Dr. Frazer has taught several college level Science courses and has a master's degree in Human Biology and a PhD in Library and Information Science.

Are you a fan of roller coasters? I bet you didn't know that roller coasters and stories have a lot in common. Read this lesson to find out what plot is and how plot is like a roller coaster, and learn about the five parts of a plot.

What Is Plot?

Imagine yourself strapped into a seat on the world's tallest roller coaster. Your car slowly climbs up to the top of the ride's largest peak, then down you go! Did you scream?

The series of events that make up a story, called a plot, are a lot like a roller coaster ride: smaller events lead up to a big dramatic event, then the story coasts to an ending.

Every story has a plot, whether it's a novel like James and the Giant Peach or your favorite TV show, and all plots have a common structure. A plot structure is made up of five main parts that happen in the same order: beginning, rising action, climax, falling action, and resolution.


Where should a story start? At the beginning, of course! This first part of a plot is all about how things are before the action starts. In the beginning of a story we learn about the story's characters and setting, or where it takes place. This beginning part of a story that introduces information about a story's characters and setting, as well as when it takes place, is called exposition.

Let's see how this works in the tale of the three little pigs:

Three little pigs build houses in the woods.
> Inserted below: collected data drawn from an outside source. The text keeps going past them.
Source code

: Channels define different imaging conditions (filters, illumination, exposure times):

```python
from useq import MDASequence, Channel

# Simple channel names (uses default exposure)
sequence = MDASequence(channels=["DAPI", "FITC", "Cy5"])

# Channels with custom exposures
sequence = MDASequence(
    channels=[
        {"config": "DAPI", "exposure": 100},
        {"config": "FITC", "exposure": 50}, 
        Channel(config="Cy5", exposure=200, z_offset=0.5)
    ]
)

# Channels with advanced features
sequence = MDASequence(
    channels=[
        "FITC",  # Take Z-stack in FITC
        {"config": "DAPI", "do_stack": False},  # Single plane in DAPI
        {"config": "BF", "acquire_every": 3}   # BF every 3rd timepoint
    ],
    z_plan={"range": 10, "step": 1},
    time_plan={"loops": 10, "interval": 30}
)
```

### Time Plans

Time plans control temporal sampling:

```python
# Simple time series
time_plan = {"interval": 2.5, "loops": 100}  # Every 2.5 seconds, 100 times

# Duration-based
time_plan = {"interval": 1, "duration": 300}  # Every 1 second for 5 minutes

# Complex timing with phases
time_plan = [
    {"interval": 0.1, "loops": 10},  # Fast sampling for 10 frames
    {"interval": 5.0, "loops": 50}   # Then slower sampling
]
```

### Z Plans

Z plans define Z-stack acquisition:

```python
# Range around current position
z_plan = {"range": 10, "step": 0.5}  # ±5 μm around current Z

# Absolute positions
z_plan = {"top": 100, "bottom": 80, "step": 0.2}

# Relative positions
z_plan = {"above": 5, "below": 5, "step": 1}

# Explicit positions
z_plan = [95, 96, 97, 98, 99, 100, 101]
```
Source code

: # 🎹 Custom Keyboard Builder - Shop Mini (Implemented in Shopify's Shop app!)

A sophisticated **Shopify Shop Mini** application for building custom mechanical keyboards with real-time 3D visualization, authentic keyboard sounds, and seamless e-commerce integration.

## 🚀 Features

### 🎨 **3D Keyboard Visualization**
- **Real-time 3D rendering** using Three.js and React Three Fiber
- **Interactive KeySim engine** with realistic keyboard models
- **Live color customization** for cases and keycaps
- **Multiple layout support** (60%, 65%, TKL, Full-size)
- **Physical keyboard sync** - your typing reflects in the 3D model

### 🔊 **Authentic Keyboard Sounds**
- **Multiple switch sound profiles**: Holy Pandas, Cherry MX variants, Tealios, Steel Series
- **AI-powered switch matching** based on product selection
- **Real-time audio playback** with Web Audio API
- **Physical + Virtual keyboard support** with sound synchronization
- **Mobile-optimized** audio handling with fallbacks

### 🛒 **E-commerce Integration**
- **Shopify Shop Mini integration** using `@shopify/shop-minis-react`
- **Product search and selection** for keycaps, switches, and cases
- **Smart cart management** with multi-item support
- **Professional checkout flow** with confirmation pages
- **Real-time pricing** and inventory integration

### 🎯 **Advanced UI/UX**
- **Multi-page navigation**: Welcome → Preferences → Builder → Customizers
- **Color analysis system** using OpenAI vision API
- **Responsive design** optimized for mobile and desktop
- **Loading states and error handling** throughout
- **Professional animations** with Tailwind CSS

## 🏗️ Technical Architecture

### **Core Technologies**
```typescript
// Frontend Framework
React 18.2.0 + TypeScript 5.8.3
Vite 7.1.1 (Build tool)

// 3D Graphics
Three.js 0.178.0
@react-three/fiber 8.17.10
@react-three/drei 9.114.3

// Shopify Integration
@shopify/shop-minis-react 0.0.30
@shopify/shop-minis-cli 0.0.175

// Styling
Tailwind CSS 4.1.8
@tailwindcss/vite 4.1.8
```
The first pig built his house out of sticks. The second pig built his house of straw. The third pig built his house out of bricks.

Rising Action

When you hear a ghost story, how do you usually know a spirit is about to appear? Lots of little mysterious events take place. The main character hears a strange noise, the lights go out, the floorboards creak. These spooky happenings are the rising action of a ghost story.

Rising action, the second part of a story's plot, is what we call all of the little events and actions that lead up to the main event of a story.

A big, bad wolf comes along and blows down the pigs' houses made of straw and sticks. He tries to blow down the house made of bricks, but it's too strong.